Set down exactly the lines in the records below that run from the line with "right shoulder: (684, 399)" to the line with "left back paw: (799, 442)", inclusive, and nothing more.

Segment Start: DATASET RECORDS

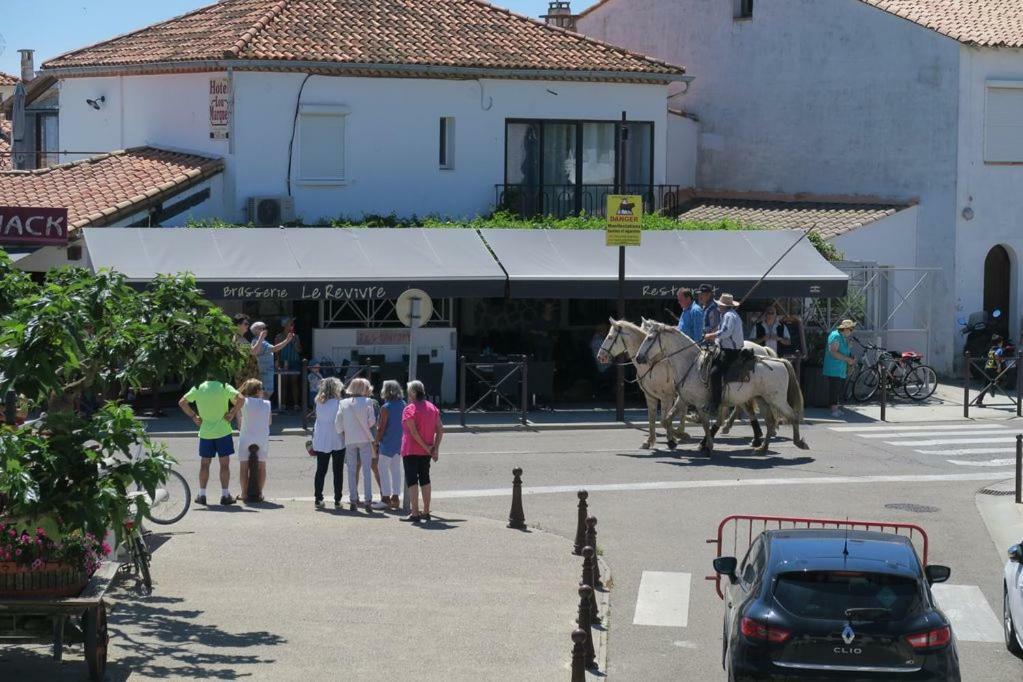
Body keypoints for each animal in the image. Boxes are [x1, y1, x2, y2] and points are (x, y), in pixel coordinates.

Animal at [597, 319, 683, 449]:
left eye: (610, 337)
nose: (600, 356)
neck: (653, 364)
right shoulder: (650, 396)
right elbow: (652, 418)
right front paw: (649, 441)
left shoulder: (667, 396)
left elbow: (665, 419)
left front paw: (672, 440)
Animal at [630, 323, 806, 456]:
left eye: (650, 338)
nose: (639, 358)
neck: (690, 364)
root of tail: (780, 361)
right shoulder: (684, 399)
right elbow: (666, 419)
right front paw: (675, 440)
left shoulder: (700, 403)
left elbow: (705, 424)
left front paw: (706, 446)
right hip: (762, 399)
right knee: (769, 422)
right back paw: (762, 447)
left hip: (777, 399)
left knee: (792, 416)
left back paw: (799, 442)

Segment End: DATASET RECORDS
Segment Start: DATASET RECORDS

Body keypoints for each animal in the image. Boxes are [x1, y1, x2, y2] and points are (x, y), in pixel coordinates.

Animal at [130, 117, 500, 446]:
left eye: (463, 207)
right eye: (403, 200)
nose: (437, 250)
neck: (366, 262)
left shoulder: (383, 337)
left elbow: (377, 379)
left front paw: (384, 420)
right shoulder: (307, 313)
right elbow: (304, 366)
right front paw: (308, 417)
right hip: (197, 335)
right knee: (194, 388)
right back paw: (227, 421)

Segment End: DATASET RECORDS

RESULT OF THE TASK -
right shoulder: (684, 399)
right elbow: (666, 419)
right front paw: (675, 440)
left shoulder: (700, 403)
left elbow: (705, 424)
left front paw: (706, 446)
right hip: (762, 399)
right knee: (769, 422)
right back paw: (762, 447)
left hip: (777, 399)
left knee: (792, 416)
left back paw: (799, 442)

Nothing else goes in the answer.